Dans cette zone la faible augmentation du rayon conduit à réduire les contraintes principales de traction de l'ordre de 15%. Ces contraintes restent élevées (par rapport à la résistance du matériau de la matrice) mais ce calcul simple confirme l'effet attendu de cette modification.

Figure 7. Contraintes principales de traction dans la matrice inférieure de finition.
Calcul avec augmentation du rayon dans la zone fissurée.
Les modifications proposées et validées ont été prises en compte pour la réalisation des outillages suivants. Le suivi des trois fabrications réalisées avec ces outillages conduit aux résultats suivants :
· La durée de vie moyenne est égale à 17000 pièces ce qui correspond aux prévisions initiales et à une augmentation de durée de vie de 36% par rapport aux premières fabrications (12500 pièces).
· Le remplacement de l'insert d'ébauche (avec modification de l'angle de dépouille) à mi-durée de vie s'avère être efficace.
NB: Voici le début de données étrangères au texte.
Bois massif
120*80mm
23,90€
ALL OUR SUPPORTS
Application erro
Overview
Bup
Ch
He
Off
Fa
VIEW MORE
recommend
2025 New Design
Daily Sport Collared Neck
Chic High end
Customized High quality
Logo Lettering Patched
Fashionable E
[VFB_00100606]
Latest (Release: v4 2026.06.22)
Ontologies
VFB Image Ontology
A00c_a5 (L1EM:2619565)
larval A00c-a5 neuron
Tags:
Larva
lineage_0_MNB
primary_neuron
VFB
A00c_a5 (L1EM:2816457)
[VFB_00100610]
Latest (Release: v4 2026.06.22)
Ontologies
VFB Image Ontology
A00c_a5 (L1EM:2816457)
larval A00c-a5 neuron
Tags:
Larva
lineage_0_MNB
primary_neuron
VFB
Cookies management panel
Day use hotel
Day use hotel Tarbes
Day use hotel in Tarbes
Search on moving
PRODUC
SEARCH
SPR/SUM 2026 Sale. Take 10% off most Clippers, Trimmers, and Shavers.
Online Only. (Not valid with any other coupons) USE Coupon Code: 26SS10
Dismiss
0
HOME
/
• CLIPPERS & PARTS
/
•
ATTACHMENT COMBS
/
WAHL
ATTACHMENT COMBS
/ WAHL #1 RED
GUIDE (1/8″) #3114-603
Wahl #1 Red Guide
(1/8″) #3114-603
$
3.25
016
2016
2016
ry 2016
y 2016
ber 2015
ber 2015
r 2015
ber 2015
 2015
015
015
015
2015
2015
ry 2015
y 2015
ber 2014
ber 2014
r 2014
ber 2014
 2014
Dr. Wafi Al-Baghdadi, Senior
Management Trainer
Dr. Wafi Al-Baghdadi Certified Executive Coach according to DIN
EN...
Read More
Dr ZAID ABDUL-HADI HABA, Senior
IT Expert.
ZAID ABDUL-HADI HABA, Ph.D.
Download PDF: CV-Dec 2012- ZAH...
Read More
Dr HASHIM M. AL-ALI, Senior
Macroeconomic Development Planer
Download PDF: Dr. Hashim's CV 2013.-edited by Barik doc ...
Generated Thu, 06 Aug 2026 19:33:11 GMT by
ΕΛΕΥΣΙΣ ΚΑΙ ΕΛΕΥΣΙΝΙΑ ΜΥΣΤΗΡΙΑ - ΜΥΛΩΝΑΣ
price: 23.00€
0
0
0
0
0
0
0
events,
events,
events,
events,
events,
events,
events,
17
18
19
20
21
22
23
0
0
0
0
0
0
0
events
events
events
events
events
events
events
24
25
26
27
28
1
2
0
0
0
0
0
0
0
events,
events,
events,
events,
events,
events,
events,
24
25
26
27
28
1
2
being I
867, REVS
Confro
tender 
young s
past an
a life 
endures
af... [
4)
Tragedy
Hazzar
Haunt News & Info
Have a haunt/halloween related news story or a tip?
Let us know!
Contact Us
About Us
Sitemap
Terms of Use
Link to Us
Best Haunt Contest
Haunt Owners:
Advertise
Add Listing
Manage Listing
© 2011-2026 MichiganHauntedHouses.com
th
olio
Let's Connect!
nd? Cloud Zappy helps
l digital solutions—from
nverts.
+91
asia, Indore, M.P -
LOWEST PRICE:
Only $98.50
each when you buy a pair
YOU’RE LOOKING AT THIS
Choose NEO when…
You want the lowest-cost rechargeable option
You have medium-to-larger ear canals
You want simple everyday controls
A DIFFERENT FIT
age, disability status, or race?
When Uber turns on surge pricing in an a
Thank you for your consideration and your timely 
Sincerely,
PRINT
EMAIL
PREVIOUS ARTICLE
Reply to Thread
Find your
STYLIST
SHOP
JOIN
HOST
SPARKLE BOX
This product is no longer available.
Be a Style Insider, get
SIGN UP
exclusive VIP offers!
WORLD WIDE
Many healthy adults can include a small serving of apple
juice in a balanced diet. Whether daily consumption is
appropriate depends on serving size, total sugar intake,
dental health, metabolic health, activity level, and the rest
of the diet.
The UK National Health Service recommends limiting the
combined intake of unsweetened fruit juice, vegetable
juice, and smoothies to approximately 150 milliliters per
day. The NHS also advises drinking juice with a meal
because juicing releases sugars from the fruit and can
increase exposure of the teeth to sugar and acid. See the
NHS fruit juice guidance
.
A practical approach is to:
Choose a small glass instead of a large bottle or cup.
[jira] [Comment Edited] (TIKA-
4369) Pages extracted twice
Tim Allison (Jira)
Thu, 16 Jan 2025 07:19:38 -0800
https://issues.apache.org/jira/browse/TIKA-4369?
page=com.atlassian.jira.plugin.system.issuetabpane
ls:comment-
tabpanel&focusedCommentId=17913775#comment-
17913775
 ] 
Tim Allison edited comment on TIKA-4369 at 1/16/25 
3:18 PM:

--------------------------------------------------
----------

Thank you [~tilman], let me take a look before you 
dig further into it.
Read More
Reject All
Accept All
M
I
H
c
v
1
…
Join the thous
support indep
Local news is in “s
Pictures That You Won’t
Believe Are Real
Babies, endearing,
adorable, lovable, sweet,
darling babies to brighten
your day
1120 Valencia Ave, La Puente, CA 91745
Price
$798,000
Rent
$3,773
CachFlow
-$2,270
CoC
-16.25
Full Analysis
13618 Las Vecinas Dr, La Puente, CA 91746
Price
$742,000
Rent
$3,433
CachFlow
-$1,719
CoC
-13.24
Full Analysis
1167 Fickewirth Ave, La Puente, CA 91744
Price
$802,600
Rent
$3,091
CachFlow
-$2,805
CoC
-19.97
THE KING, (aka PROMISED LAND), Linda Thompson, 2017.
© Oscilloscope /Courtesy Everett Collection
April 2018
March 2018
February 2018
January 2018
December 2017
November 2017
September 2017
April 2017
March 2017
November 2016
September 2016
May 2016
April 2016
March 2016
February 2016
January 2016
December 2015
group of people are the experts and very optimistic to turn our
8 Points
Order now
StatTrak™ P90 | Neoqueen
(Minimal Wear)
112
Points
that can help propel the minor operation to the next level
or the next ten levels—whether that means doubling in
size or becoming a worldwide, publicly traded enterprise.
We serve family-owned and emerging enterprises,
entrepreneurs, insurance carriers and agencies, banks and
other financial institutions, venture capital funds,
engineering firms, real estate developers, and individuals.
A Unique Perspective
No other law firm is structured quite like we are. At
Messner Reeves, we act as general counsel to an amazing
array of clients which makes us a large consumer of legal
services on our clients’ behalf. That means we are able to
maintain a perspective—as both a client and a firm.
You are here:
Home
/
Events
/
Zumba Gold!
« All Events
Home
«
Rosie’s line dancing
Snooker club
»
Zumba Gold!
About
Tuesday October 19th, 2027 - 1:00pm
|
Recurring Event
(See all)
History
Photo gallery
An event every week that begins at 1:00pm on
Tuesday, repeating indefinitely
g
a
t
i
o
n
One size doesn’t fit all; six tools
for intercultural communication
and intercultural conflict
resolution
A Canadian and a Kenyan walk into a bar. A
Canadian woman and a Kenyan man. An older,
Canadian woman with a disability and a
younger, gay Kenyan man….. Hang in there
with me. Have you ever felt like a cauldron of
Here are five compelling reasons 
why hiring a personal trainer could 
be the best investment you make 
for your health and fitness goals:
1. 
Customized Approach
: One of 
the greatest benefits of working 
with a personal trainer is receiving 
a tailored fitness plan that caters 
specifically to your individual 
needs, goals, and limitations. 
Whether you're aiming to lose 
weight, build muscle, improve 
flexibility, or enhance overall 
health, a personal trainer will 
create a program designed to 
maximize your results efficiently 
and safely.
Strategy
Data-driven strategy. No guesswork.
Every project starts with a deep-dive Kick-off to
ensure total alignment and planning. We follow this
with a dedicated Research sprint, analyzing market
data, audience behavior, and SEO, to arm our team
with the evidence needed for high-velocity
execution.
· La fissuration des matrices de finition n'est pas apparue ce qui évite de les réparer, libère du temps pour l'atelier d'outillage, et autorise le relavage de ces matrices.
· Le coût de l'outillage est inchangé.
5 – CONCLUSION
Une démarche d'optimisation des outillages de forge faisant appel aux diverses compétences des forgerons et aux outils d'analyse et de calculs actuels a été présentée. La démarche a été appliquée à un cas industriel dans le cadre d'une étude professionnelle CETIM.
Pour le CETIM, ces travaux ont permis de mieux évaluer le potentiel de la démarche d'optimisation qui peut être mise en œuvre soit de façon préventive (conception des outillages), soit de façon curative (remédier à des avaries ou améliorer une situation insatisfaisante).
Pour l'entreprise partenaire, l'application de la démarche d'optimisation a permis d'éviter une perte de 4% sur le coût de revient des pièces en augmentant la durée de vie des outillages de 36% sans en changer le coût. De plus, cette augmentation de durée de vie a des conséquences bénéfiques évidentes sur la productivité.
Le bilan financier final montre que les résultats obtenus permettent d'amortir le coût des travaux d'étude sur un an en considérant une production annuelle de 190000 pièces. Notons que l'entreprise partenaire réalise environ 100000 boîtiers de chaque référence de la famille de pièces par an.
REMERCIEMENTS :
Les auteurs remercient le SNEF (Syndicat National de l'Estampage et de la Forge) pour sa participation à ces travaux et la société qui tout en restant anonyme a permis la communication de cette application.
REFERENCES :
[1] C. BOURNICON. Sollicitations et modes d'endommagement des outillages de forge à chaud. Publication CETIM.
[2] Stage CETIM “ Outillage de mise en forme par forgeage ”.
[3] P. RAVASSARD. Aide à la conception des outillages par la simulation et le calcul – Journée technique ATTT – CEM – CETIM du 25 Mars 1999.